Au bout de 45 minutes, pas l'once d'une amélioration des conditions n'est perceptible, ce qui met ma patience à rude épreuve. Les deux tourtereaux de leur côté semblent sur une autre planète, ils parlent sans discontinuer, quand soudain un silence voluptueux s'installe... C'est alors que je prends la décision de descendre à pied, il semblerait que mes deux amoureux transis soient passés à l'étape suivante, le perfectionnement de la langue française... Je me sens de trop, un peu comme le gars qui porte la chandelle, alors je reviens chercher mon sac et annonce haut et fort ma décision de ne pas voler.
Le petit jeune, qui ne faisait pas attention à moi jusque là, me révèle qu'il sait par un copain stationné en bas que le plafond nuageux monte et stagne juste en dessous du décollage. Allez, je me donne encore un petit quart d’heure. Au bout de cinq minutes une sonnerie retentit, son copain annonce voir le sommet du Château Nardant depuis l’atterrissage ! Bien que la visibilité soit encore totalement nulle, nos deux tourtereaux prennent la décision d’étaler le biplace, je reste dubitatif mais bientôt le fond de vallée apparaît vaguement entre le sol et une épaisse couche de nuages. Il n’en faut pas plus pour me décider moi aussi à préparer mon parapente.
Les deux jeunes sont maintenant prêts et s’envolent derechef, étroitement liés l’un à l’autre. Je ne tarde pas à les suivre.

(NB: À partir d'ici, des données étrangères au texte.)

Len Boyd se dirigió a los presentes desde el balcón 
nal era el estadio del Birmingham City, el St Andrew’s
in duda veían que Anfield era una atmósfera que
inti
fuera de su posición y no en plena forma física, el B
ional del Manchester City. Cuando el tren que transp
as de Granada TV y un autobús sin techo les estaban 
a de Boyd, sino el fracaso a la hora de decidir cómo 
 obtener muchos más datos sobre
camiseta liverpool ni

Alors qu’ils évitent soigneusement un gros cumulus épais par un grand arc de cercle par la gauche, j’opte benoîtement de couper à travers le nuage joufflu dont la base est grossomodo à ma hauteur. Par ailleurs, la vallée totalement ensoleillée m’incite dans cette voie bien téméraire, j’ai vite compris que j’avais fait une connerie. Sitôt à l’aplomb du nuage, un bon gros thermique me tire soudain vers le haut… Rapidement j’entre dans le nuage, la vallée tout à l'heure clairement visible devient subitement floue, bientôt je ne vois plus que quelques toits brillants, avant de ne plus rien voir du tout. Dans ces moments là, ne pas paniquer et conserver un cap qui me semble le bon, c’est à dire à l’opposé du relief. Les secondes deviennent terriblement longues, j’ai beau me raisonner en pensant que toute la vallée était au soleil, donc dégagée de toute nuée, je fouette un peu. Le vario hurle encore alors que je sors enfin du cumulus. L’altitude est bien supérieure à celle de mon décollage, le vide est impressionnant. Heureusement la masse d’air est étonnamment calme, je file donc vers le milieu de la vallée, là où coule la paisible rivière de l’Isère.

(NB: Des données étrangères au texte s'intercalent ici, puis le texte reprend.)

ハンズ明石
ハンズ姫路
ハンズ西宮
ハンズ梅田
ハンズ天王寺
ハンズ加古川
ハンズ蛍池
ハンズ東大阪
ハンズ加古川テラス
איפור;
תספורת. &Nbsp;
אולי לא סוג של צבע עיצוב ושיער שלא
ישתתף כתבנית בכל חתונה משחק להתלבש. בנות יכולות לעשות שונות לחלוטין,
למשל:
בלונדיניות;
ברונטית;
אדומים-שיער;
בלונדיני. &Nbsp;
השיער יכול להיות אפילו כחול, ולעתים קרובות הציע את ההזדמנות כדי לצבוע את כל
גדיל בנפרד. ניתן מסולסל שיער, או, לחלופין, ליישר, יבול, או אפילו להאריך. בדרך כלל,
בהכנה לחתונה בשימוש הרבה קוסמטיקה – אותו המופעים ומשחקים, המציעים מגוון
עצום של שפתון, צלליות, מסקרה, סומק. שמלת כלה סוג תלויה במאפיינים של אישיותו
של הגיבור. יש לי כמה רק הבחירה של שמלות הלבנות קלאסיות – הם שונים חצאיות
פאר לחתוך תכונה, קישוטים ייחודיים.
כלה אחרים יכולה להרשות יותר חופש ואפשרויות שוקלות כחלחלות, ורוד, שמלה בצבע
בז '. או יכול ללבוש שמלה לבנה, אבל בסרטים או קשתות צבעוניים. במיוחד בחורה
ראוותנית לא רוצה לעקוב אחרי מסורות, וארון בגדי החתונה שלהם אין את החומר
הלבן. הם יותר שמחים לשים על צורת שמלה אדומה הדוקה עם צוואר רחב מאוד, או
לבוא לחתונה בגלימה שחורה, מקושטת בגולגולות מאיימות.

La fin du vol est une gourmandise, peu à peu les champs deviennent immenses et les maisons passent de la taille d’un petit dé à celui d’une boîte d’allumette. Les températures jusque-là sibériennes se réchauffent doucement à la faveur du cuisant soleil de midi. Je me pose finalement sans encombre dans le grand champ où ne souffle qu’une douce brise venue du sud.
A n’en pas douter ce somptueux baptême de l’air aura fini de vaincre les dernières réticences de la belle italienne à résister à son beau moniteur de parapente.